Less Exposure Of Roots
On no account should the roots be permitted to dry out by exposure to sun and wind. Many excellent plants have been ruined in this way.
Holes are dug 18” inches to 2 feet apart, wide enough to give the roots plenty of room and deep enough so that the bud union will be about one inch below the bed’s surface.
Roots are spread out, and loose earth is worked among them carefully.
If the soil is in friable condition, the heel may be used to tamp it firmly around the roots. Sticky soil may better be washed into place with water.
Severe Pruning
Severe pruning to 2 or 3 eyes serves a two-fold purpose at planting time.
It compensates for the loss of roots when plants are dug, and it induces shoots to start from the base, making a better-balanced bush.
After planting, cutting back, and thorough watering, the earth is mounded up around the stem to a height of 8” or 10” inches.
In spring, this protection from sun and wind is left for a week or two until the plant starts growing. Around fall-planted bushes, the mounds remain over winter.
Mulching Of Roses
The usual rules for keeping down weeds and regular shallow cultivation apply to roses.
A mulch of peat moss, grass clippings, or burlap is a great help in preserving soil moisture, discouraging weed growth, and, to a certain extent, preventing black spots.
Mulch is best to spread after cultivation and while the soil is still damp from recent rain.
Artificial watering of roses should consist of an occasional ground soaking.
As a black spot, the worst of all rose diseases, are liable to develop when the leaves are wet for 6 hours or longer.
It is advisable to water either early in the day or to prevent the water from coming into contact with the leaves.
Winter Protection
Winter protection for roses consists of mounding the earth around the plants after the canes have been subjected to a few heavy touches of frost.
Long canes are cut back so that they will not loosen the roots in the wind play. After hard freezing, a mulch of straw spread over the bed is sometimes desirable.
The best times to feed roses are in early spring and after the June blooming period.
From one to four tablespoonfuls of commercial fertilizer to a bush should be spread in the depressions between mounds before the bed is leveled off in spring. A similar application is worked into the soil in June.
The actual amount and the most suitable rose fertilizer depend on the size of the bush and the fertility of the soil. In our rather poor soil, we use three tablespoonfuls of 4-12-4.
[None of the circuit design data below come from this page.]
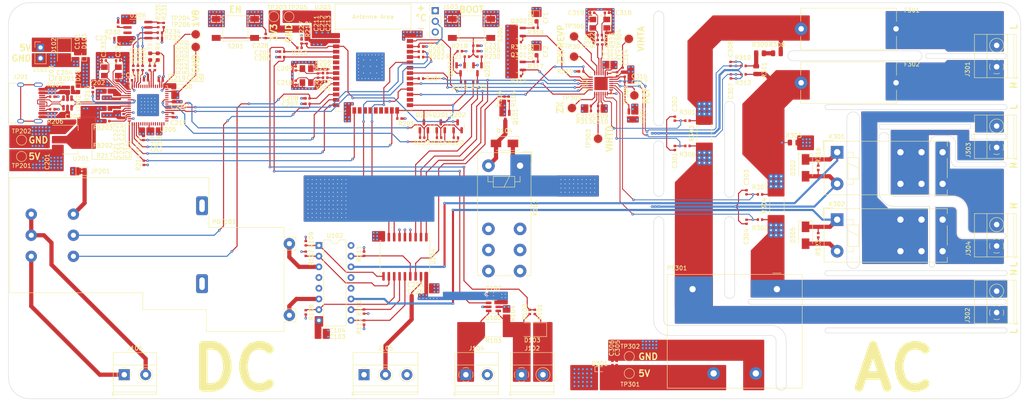
<source format=kicad_pcb>
(kicad_pcb (version 20211014) (generator pcbnew)

  (general
    (thickness 0.7466)
  )

  (paper "A4")
  (layers
    (0 "F.Cu" signal)
    (1 "In1.Cu" power)
    (2 "In2.Cu" power)
    (31 "B.Cu" mixed)
    (32 "B.Adhes" user "B.Adhesive")
    (33 "F.Adhes" user "F.Adhesive")
    (34 "B.Paste" user)
    (35 "F.Paste" user)
    (36 "B.SilkS" user "B.Silkscreen")
    (37 "F.SilkS" user "F.Silkscreen")
    (38 "B.Mask" user)
    (39 "F.Mask" user)
    (40 "Dwgs.User" user "User.Drawings")
    (41 "Cmts.User" user "User.Comments")
    (42 "Eco1.User" user "User.Eco1")
    (43 "Eco2.User" user "User.Eco2")
    (44 "Edge.Cuts" user)
    (45 "Margin" user)
    (46 "B.CrtYd" user "B.Courtyard")
    (47 "F.CrtYd" user "F.Courtyard")
    (48 "B.Fab" user)
    (49 "F.Fab" user)
    (50 "User.1" user)
    (51 "User.2" user)
    (52 "User.3" user)
    (53 "User.4" user)
    (54 "User.5" user)
    (55 "User.6" user)
    (56 "User.7" user)
    (57 "User.8" user)
    (58 "User.9" user)
  )

  (setup
    (stackup
      (layer "F.SilkS" (type "Top Silk Screen") (color "White"))
      (layer "F.Paste" (type "Top Solder Paste"))
      (layer "F.Mask" (type "Top Solder Mask") (color "Green") (thickness 0.0127) (material "Liquid Ink") (epsilon_r 3.8) (loss_tangent 0))
      (layer "F.Cu" (type "copper") (thickness 0.035))
      (layer "dielectric 1" (type "prepreg") (thickness 0.2104) (material "FR4") (epsilon_r 4.6) (loss_tangent 0.02))
      (layer "In1.Cu" (type "copper") (thickness 0.0152))
      (layer "dielectric 2" (type "core") (thickness 0.2) (material "FR4") (epsilon_r 4.6) (loss_tangent 0.02))
      (layer "In2.Cu" (type "copper") (thickness 0.0152))
      (layer "dielectric 3" (type "prepreg") (thickness 0.2104) (material "FR4") (epsilon_r 4.6) (loss_tangent 0.02))
      (layer "B.Cu" (type "copper") (thickness 0.035))
      (layer "B.Mask" (type "Bottom Solder Mask") (color "Green") (thickness 0.0127) (material "Liquid Ink") (epsilon_r 3.8) (loss_tangent 0))
      (layer "B.Paste" (type "Bottom Solder Paste"))
      (layer "B.SilkS" (type "Bottom Silk Screen") (color "White"))
      (copper_finish "HAL SnPb")
      (dielectric_constraints no)
    )
    (pad_to_mask_clearance 0)
    (pcbplotparams
      (layerselection 0x00010fc_ffffffff)
      (disableapertmacros false)
      (usegerberextensions true)
      (usegerberattributes false)
      (usegerberadvancedattributes false)
      (creategerberjobfile false)
      (svguseinch false)
      (svgprecision 6)
      (excludeedgelayer true)
      (plotframeref false)
      (viasonmask false)
      (mode 1)
      (useauxorigin false)
      (hpglpennumber 1)
      (hpglpenspeed 20)
      (hpglpendiameter 15.000000)
      (dxfpolygonmode true)
      (dxfimperialunits true)
      (dxfusepcbnewfont true)
      (psnegative false)
      (psa4output false)
      (plotreference true)
      (plotvalue false)
      (plotinvisibletext false)
      (sketchpadsonfab false)
      (subtractmaskfromsilk true)
      (outputformat 1)
      (mirror false)
      (drillshape 0)
      (scaleselection 1)
      (outputdirectory "gerbers/")
    )
  )

  (net 0 "")
  (net 1 "+5V")
  (net 2 "GND")
  (net 3 "/EXT_5V")
  (net 4 "+3V3")
  (net 5 "VBUS")
  (net 6 "48V_VSENSE")
  (net 7 "48V_ISENSE")
  (net 8 "POT_SENSE")
  (net 9 "POT_HIGH")
  (net 10 "/microcontroller/32K_XP")
  (net 11 "/microcontroller/32K_XN")
  (net 12 "+1V8")
  (net 13 "EN")
  (net 14 "/microcontroller/OSCI")
  (net 15 "/microcontroller/OSCO")
  (net 16 "TEMP_PROBE")
  (net 17 "/microcontroller/VBUS_RAW")
  (net 18 "CC1")
  (net 19 "Net-(C228-Pad1)")
  (net 20 "CC2")
  (net 21 "Net-(C231-Pad1)")
  (net 22 "Net-(C318-Pad2)")
  (net 23 "nDTR")
  (net 24 "BOOT")
  (net 25 "Net-(C319-Pad1)")
  (net 26 "nRTS")
  (net 27 "Net-(D104-Pad2)")
  (net 28 "unconnected-(J201-PadA8)")
  (net 29 "IO2")
  (net 30 "unconnected-(J201-PadB8)")
  (net 31 "unconnected-(J201-PadS1)")
  (net 32 "POT_LOW")
  (net 33 "MTMS")
  (net 34 "MTCK")
  (net 35 "/microcontroller/FTDI_REF")
  (net 36 "/microcontroller/FTDI_RESET#")
  (net 37 "EECS")
  (net 38 "/microcontroller/R_EECS")
  (net 39 "EECLK")
  (net 40 "/microcontroller/R_EECLK")
  (net 41 "/microcontroller/R_EEDATA")
  (net 42 "EEDATA")
  (net 43 "/microcontroller/nRXLED")
  (net 44 "/microcontroller/LED_RX")
  (net 45 "/microcontroller/nTXLED")
  (net 46 "/microcontroller/LED_TX")
  (net 47 "AC_IRQn")
  (net 48 "USB_D-")
  (net 49 "USB_D+")
  (net 50 "MTDI")
  (net 51 "MTDO")
  (net 52 "IO_EXP_INT")
  (net 53 "VSPI_CS1")
  (net 54 "VSPI_CLK")
  (net 55 "VSPI_MISO")
  (net 56 "VSPI_CS2")
  (net 57 "RXD")
  (net 58 "TXD")
  (net 59 "VSPI_MOSI")
  (net 60 "/microcontroller/USB_CONN_D-")
  (net 61 "/microcontroller/USB_CONN_D+")
  (net 62 "/microcontroller/MCU_RXD")
  (net 63 "/microcontroller/MCU_TXD")
  (net 64 "/microcontroller/uC_SPI_CLK")
  (net 65 "Net-(Q201-Pad1)")
  (net 66 "/microcontroller/XTAL_P")
  (net 67 "/microcontroller/XTALP_N")
  (net 68 "Net-(Q202-Pad1)")
  (net 69 "/microcontroller/VPLL")
  (net 70 "/microcontroller/VPHY")
  (net 71 "Net-(Q203-Pad1)")
  (net 72 "Net-(Q203-Pad3)")
  (net 73 "Net-(Q204-Pad1)")
  (net 74 "Net-(Q205-Pad1)")
  (net 75 "Net-(Q205-Pad3)")
  (net 76 "Net-(R231-Pad1)")
  (net 77 "Net-(R232-Pad1)")
  (net 78 "Net-(R309-Pad2)")
  (net 79 "unconnected-(U203-Pad6)")
  (net 80 "unconnected-(U203-Pad7)")
  (net 81 "unconnected-(U203-Pad11)")
  (net 82 "unconnected-(U203-Pad17)")
  (net 83 "unconnected-(U203-Pad18)")
  (net 84 "unconnected-(U203-Pad19)")
  (net 85 "unconnected-(U203-Pad20)")
  (net 86 "unconnected-(U203-Pad21)")
  (net 87 "unconnected-(U203-Pad22)")
  (net 88 "unconnected-(U203-Pad26)")
  (net 89 "unconnected-(U203-Pad32)")
  (net 90 "unconnected-(U205-Pad21)")
  (net 91 "unconnected-(U205-Pad22)")
  (net 92 "unconnected-(U205-Pad23)")
  (net 93 "unconnected-(U205-Pad24)")
  (net 94 "unconnected-(U205-Pad26)")
  (net 95 "unconnected-(U205-Pad27)")
  (net 96 "unconnected-(U205-Pad28)")
  (net 97 "unconnected-(U205-Pad29)")
  (net 98 "unconnected-(U205-Pad30)")
  (net 99 "unconnected-(U205-Pad32)")
  (net 100 "unconnected-(U205-Pad33)")
  (net 101 "unconnected-(U205-Pad34)")
  (net 102 "unconnected-(U205-Pad36)")
  (net 103 "unconnected-(U205-Pad41)")
  (net 104 "unconnected-(U205-Pad44)")
  (net 105 "unconnected-(U205-Pad45)")
  (net 106 "unconnected-(U205-Pad46)")
  (net 107 "unconnected-(U205-Pad48)")
  (net 108 "unconnected-(U205-Pad52)")
  (net 109 "unconnected-(U205-Pad53)")
  (net 110 "unconnected-(U205-Pad57)")
  (net 111 "IAN")
  (net 112 "IAP")
  (net 113 "IBN")
  (net 114 "IBP")
  (net 115 "/ac_power_sense/AC_5V")
  (net 116 "VN")
  (net 117 "VP")
  (net 118 "/ac_power_sense/VINTD")
  (net 119 "/ac_power_sense/VINTA")
  (net 120 "/ac_power_sense/RESETn")
  (net 121 "REF")
  (net 122 "/ac_power_sense/XTAL1")
  (net 123 "/ac_power_sense/XTAL2")
  (net 124 "48V_IN")
  (net 125 "GND_IN")
  (net 126 "unconnected-(U205-Pad58)")
  (net 127 "RELAY_AC(N)")
  (net 128 "/ac_power_sense/CF2_LED")
  (net 129 "/ac_power_sense/CF1_LED")
  (net 130 "RELAY_AC(L)")
  (net 131 "/ac_power_sense/AC(L)_IN")
  (net 132 "AC(L)_FUSE")
  (net 133 "/ac_power_sense/AC(N)_IN")
  (net 134 "AC(N)_FUSE")
  (net 135 "GND_OUT")
  (net 136 "48V_LED_OUT")
  (net 137 "uC_STATE")
  (net 138 "CTRL_N")
  (net 139 "CTRL_P")
  (net 140 "AC(N)")
  (net 141 "AC(L)")
  (net 142 "MAIN(N)_IN")
  (net 143 "MAIN(L)_IN")
  (net 144 "MAIN(N)_OUT")
  (net 145 "MAIN(L)_OUT")
  (net 146 "/MOTOR_CW")
  (net 147 "/MOTOR_CCW")
  (net 148 "/uC_DC_RELAY_B")
  (net 149 "CF2")
  (net 150 "/ac_power_sense/CF2_E")
  (net 151 "CF1")
  (net 152 "/ac_power_sense/CF1_E")
  (net 153 "uC_DC_RELAY")
  (net 154 "uC_MOTOR_CW")
  (net 155 "uC_MOTOR_CCW")
  (net 156 "uC_MOTOR_EN")
  (net 157 "uC_RELAY_AC(L)")
  (net 158 "uC_RELAY_AC(N)")
  (net 159 "uC_RELAY_EN")
  (net 160 "/ac_power_sense/VN_R")
  (net 161 "unconnected-(U205-Pad59)")
  (net 162 "/ac_power_sense/ZX")
  (net 163 "/ac_power_sense/REVPn")
  (net 164 "/ac_power_sense/ZX_I")
  (net 165 "unconnected-(U205-Pad60)")
  (net 166 "unconnected-(U206-Pad7)")

  (footprint "Fuse:Fuseholder_Cylinder-5x20mm_Schurter_0031_8201_Horizontal_Open" (layer "F.Cu") (at 250.45 39 180))

  (footprint "Resistor_SMD:R_2512_6332Metric" (layer "F.Cu") (at 155 97.6 180))

  (footprint "Capacitor_SMD:C_0402_1005Metric" (layer "F.Cu") (at 183.2 105.52 90))

  (footprint "Resistor_SMD:R_0402_1005Metric" (layer "F.Cu") (at 232 59.2 90))

  (footprint "Resistor_SMD:R_0402_1005Metric" (layer "F.Cu") (at 218.2 71.5 180))

  (footprint "Resistor_SMD:R_0402_1005Metric" (layer "F.Cu") (at 151.7 32.8 180))

  (footprint "Capacitor_SMD:C_0402_1005Metric" (layer "F.Cu") (at 198 47.52 90))

  (footprint "Resistor_SMD:R_0402_1005Metric" (layer "F.Cu") (at 201 48 180))

  (footprint "Resistor_SMD:R_0402_1005Metric" (layer "F.Cu") (at 165 25.95 180))

  (footprint "Resistor_SMD:R_0402_1005Metric" (layer "F.Cu") (at 69.6 35.49 -90))

  (footprint "Capacitor_SMD:C_0402_1005Metric" (layer "F.Cu") (at 79.2 40.72 -90))

  (footprint "Resistor_SMD:R_0402_1005Metric" (layer "F.Cu") (at 158.6 42.8 -90))

  (footprint "Capacitor_SMD:C_0402_1005Metric" (layer "F.Cu") (at 67.3 46.9 -90))

  (footprint "Capacitor_SMD:C_0402_1005Metric" (layer "F.Cu") (at 113 28.5 90))

  (footprint "Capacitor_SMD:C_0402_1005Metric" (layer "F.Cu") (at 115.8 28.5 90))

  (footprint "Capacitor_SMD:C_0402_1005Metric" (layer "F.Cu") (at 79.2 43 90))

  (footprint "Package_TO_SOT_SMD:SOT-23" (layer "F.Cu") (at 157.8 47.07 -90))

  (footprint "Capacitor_SMD:C_0402_1005Metric" (layer "F.Cu") (at 54.715 40.1 180))

  (footprint "Connector_PinHeader_2.54mm:PinHeader_1x03_P2.54mm_Vertical" (layer "F.Cu") (at 141.2 21.875))

  (footprint "Capacitor_SMD:C_0402_1005Metric" (layer "F.Cu") (at 65.6 28.4))

  (footprint "lumos:Crystal_SMD_5032-4Pin_5.0x3.2mm" (layer "F.Cu") (at 110.7 37.3 -90))

  (footprint "Capacitor_SMD:C_0402_1005Metric" (layer "F.Cu") (at 72.5 50.1))

  (footprint "Relay_THT:Relay_DPDT_Finder_40.52" (layer "F.Cu") (at 161.3075 58.6925 -90))

  (footprint "Capacitor_SMD:C_0402_1005Metric" (layer "F.Cu") (at 101 27.9 90))

  (footprint "Capacitor_SMD:C_0402_1005Metric" (layer "F.Cu") (at 74.8 50.1 180))

  (footprint "lumos:QFN-64-1EP_9x9mm_P0.5mm_EP4.35x4.35mm" (layer "F.Cu") (at 73.1 44.3))

  (footprint "Capacitor_SMD:C_0402_1005Metric" (layer "F.Cu") (at 155 89.2 180))

  (footprint "Resistor_SMD:R_0402_1005Metric" (layer "F.Cu") (at 180.2 27.68))

  (footprint "Capacitor_SMD:C_0402_1005Metric" (layer "F.Cu") (at 56.33 32.68 -90))

  (footprint "Capacitor_SMD:C_0402_1005Metric" (layer "F.Cu") (at 180.3 44.5))

  (footprint "Capacitor_SMD:C_0402_1005Metric" (layer "F.Cu") (at 215 65 90))

  (footprint "lumos:Crystal_SMD_5032-4Pin_5.0x3.2mm" (layer "F.Cu") (at 64.4 36.3 180))

  (footprint "Resistor_SMD:R_0402_1005Metric" (layer "F.Cu") (at 164.8 93.4 -90))

  (footprint "Capacitor_SMD:C_0402_1005Metric" (layer "F.Cu") (at 186.6 37.58))

  (footprint "Diode_SMD:D_SOD-523" (layer "F.Cu") (at 56.5 40.4 -90))

  (footprint "Resistor_SMD:R_0402_1005Metric" (layer "F.Cu") (at 110.5 77.1 -90))

  (footprint "Resistor_SMD:R_0402_1005Metric" (layer "F.Cu") (at 73.5 35.5 90))

  (footprint "Resistor_SMD:R_0805_2012Metric" (layer "F.Cu") (at 226.2 53.2))

  (footprint "TestPoint:TestPoint_Pad_D2.0mm" (layer "F.Cu") (at 106.5 23.3))

  (footprint "Package_TO_SOT_SMD:SOT-23" (layer "F.Cu") (at 151.2 35.8 -90))

  (footprint "Capacitor_SMD:C_0402_1005Metric" (layer "F.Cu") (at 62.6 33.7 180))

  (footprint "Diode_SMD:D_SMA" (layer "F.Cu") (at 229 59.2 -90))

  (footprint "Capacitor_SMD:C_0402_1005Metric" (layer "F.Cu") (at 181.9 22.38 180))

  (footprint "Capacitor_SMD:C_0402_1005Metric" (layer "F.Cu") (at 139.6 87))

  (footprint "Relay_THT:Relay_DPDT_Finder_40.52" (layer "F.Cu") (at 236.4925 71.4925))

  (footprint "Resistor_SMD:R_0402_1005Metric" (layer "F.Cu") (at 177.6 45.7 180))

  (footprint "Resistor_SMD:R_0402_1005Metric" (layer "F.Cu") (at 179.7 29.38 90))

  (footprint "Capacitor_SMD:C_0402_1005Metric" (layer "F.Cu") (at 198 54.48 -90))

  (footprint "Capacitor_SMD:C_0402_1005Metric" (layer "F.Cu") (at 110.92 42.7 180))

  (footprint "Resistor_SMD:R_0402_1005Metric" (layer "F.Cu") (at 138.1 52.0375 180))

  (footprint "TerminalBlock_Phoenix:TerminalBlock_Phoenix_MKDS-1,5-2-5.08_1x02_P5.08mm_Horizontal" (layer "F.Cu") (at 161.655 108.305))

  (footprint "Capacitor_SMD:C_0402_1005Metric" (layer "F.Cu") (at 211.2 34.52 90))

  (footprint "TerminalBlock_Phoenix:TerminalBlock_Phoenix_MKDS-1,5-2-5.08_1x02_P5.08mm_Horizontal" (layer "F.Cu")
    (tedit 5B294EBC) (tstamp 4ee53f52-4c3e-43ad-b902-cdc7adfa9882)
    (at 67.455 108.305)
    (descr "Terminal Block Phoenix MKDS-1,5-2-5.08, 2 pins, pitch 5.08mm, size 10.2x9.8mm^2, drill diamater 1.3mm, pad diameter 2.6mm, see http://www.farnell.com/datasheets/100425.pdf, script-generated using https://github.com/pointhi/kicad-footprint-generator/scripts/TerminalBlock_Phoenix")
    (tags "THT Terminal Block Phoenix MKDS-1,5-2-5.08 pitch 5.08mm size 10.2x9.8mm^2 drill 1.3mm pad 2.6mm")
    (property "Sheetfile" "lumos.kicad_sch")
    (property "Sheetname" "")
    (path "/b4ff62f3-c79a-4985-b274-086561ff4aa8")
    (attr through_hole)
    (fp_text reference "J106" (at 2.54 -6.26) (layer "F.SilkS")
      (effects (font (size 1 1) (thickness 0.15)))
      (tstamp eff3b1b0-b95b-49f8-b885-c7982a9f105d)
    )
    (fp_text value "CURRENT_CONTROL" (at 2.54 5.66) (layer "F.Fab")
      (effects (font (size 1 1) (thickness 0.15)))
      (tstamp e7d191aa-0a0d-44ef-a2e2-309bd81c6153)
    )
    (fp_text user "${REFERENCE}" (at 2.54 3.2) (layer "F.Fab")
      (effects (font (size 1 1) (thickness 0.15)))
      (tstamp 9b912fad-dad3-44db-99de-75d2d138aab0)
    )
    (fp_line (start -2.6 4.66) (end 7.68 4.66) (layer "F.SilkS") (width 0.12) (tstamp 0e915f79-6395-46a4-84fa-7386cbe81bee))
    (fp_line (start -2.6 2.6) (end 7.68 2.6) (layer "F.SilkS") (width 0.12) (tstamp 251b414d-337a-4244-b216-217f382b8798))
    (fp_line (start 6.355 -1.069) (end 6.308 -1.023) (layer "F.SilkS") (width 0.12) (tstamp 2762fe05-6d46-4cd5-93d6-159f49f96d40))
    (fp_line (start 3.853 1.023) (end 3.806 1.069) (layer "F.SilkS") (width 0.12) (tstamp 46498577-b8dd-4737-b448-7f82873ad670))
    (fp_line (start 7.68 -5.261) (end 7.68 4.66) (layer "F.SilkS") (width 0.12) (tstamp 465f6d7a-4c61-4e6e-82e2-81555fa8ee4e))
    (fp_line (start -2.84 4.16) (end -2.84 4.9) (layer "F.SilkS") (width 0.12) (tstamp 4cf1aeff-97fd-4b85-ae5a-41d24e0f48fc))
    (fp_line (start -2.6 -5.261) (end -2.6 4.66) (layer "F.SilkS") (width 0.12) (tstamp 65939397-ff04-497f-affd-d6061ace37ad))
    (fp_line (start 4.046 1.239) (end 4.011 1.274) (layer "F.SilkS") (width 0.12) (tstamp 711c98d2-7cf5-41d0-ba7d-43204dc07ceb))
    (fp_line (start 6.15 -1.275) (end 6.115 -1.239) (layer "F.SilkS") (width 0.12) (tstamp 73bdfb28-3302-43a9-ae93-2cbb0f1c6bc8))
    (fp_line (start -2.6 -2.301) (end 7.68 -2.301) (layer "F.SilkS") (width 0.12) (tstamp 770c0589-ad51-421a-abe1-e733fafb8852))
    (fp_line (start -2.6 -5.261) (end 7.68 -5.261) (layer "F.SilkS") (width 0.12) (tstamp b1f7d642-f51e-4524-ab7b-b02048fdd620))
    (fp_line (start -2.6 4.1) (end 7.68 4.1) (layer "F.SilkS") (width 0.12) (tstamp c2a5f5a0-9f22-4486-bc8a-9349a86bea55))
    (fp_line (start -2.84 4.9) (end -2.34 4.9) (layer "F.SilkS") (width 0.12) (tstamp e20ed35a-1eda-47ce-8989-3eab2caf5655))
    (fp_arc (start 1.535427 -0.683042) (mid 1.680501 0.000524) (end 1.535 0.684) (layer "F.SilkS") (width 0.12) (tstamp 1be490e9-13ec-4d3e-b020-422ec45f9e6f))
    (fp_arc (start 0.683318 1.534756) (mid 0.349292 1.643288) (end 0 1.68) (layer "F.SilkS") (width 0.12) (tstamp 1ff0f073-288e-4dec-a1ef-7842456325f8))
    (fp_arc (start 0.028805 1.680253) (mid -0.335551 1.646659) (end -0.684 1.535) (layer "F.SilkS") (width 0.12) (tstamp 6b27d106-e2ea-4f1b-a22d-007a9d77e7b5))
    (fp_arc (start -0.683042 -1.535427) (mid 0.000524 -1.680501) (end 0.684 -1.535) (layer "F.SilkS") (width 0.12) (tstamp 9ba89bb6-6aef-44f3-b4ab-b65e5f3cab42))
    (fp_arc (start -1.535427 0.683042) (mid -1.680501 -0.000524) (end -1.535 -0.684) (layer "F.SilkS") (width 0.12) (tstamp dae51a41-a75b-442c-bd48-0d596917c403))
    (fp_circle (center 5.08 0) (end 6.76 0) (layer "F.SilkS") (width 0.12) (fill none) (tstamp c574a4da-b802-4290-b10a-dce8b5ca0a73))
    (fp_line (start -3.04 5.1) (end 8.13 5.1) (layer "F.CrtYd") (width 0.05) (tstamp 47258772-3b64-4f27-9d17-95ed6e1c2121))
    (fp_line (start 8.13 5.1) (end 8.13 -5.71) (layer "F.CrtYd") (width 0
... [2161919 chars truncated]
</source>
Pruning is a regular spring operation and should be done as early as possible. It consists of removing all dead wood and shortening back all other growth.
Those who are pruning roses for the first time may well follow the general rule of pruning the weak-growing varieties hard and the more robust ones lightly.
Always bear in mind that heavy cutting back means fewer but better flowers.
Disease And Pest Control
There remains one other phase of rose care that is not difficult if the gardener acts promptly and regularly. This is the control of disease and insect pests.
Check with your local garden center or county agent to find the recommended control for your area.
However, a product containing sulfur (for disease) and another like Malathion (for insects) is sometimes bundled as an all-around remedy.
In our own garden, this material has proved economical and effective when used every ten days during the summer or a little more often in the rainy season.
Heavy infestations of aphids may be controlled with the Malathion preparations used on other plants, and minor infestations may be ignored.
Even the sore problem of the Japanese beetle and the clinging rose chafer is in the way of solution as Malathion comes to the rescue.
Using Natural Control
New formulas are developed all the time, and these materials should be applied according to the manufacturer’s directions.
Natural control is also an option with one of the natural pesticides like neem.
Obviously, in so short an article, I have been able to touch only on the high spots of rose growing, omitting the finer details.
Those who would increase their knowledge and enjoyment, of roses would do well to join the American Rose Society.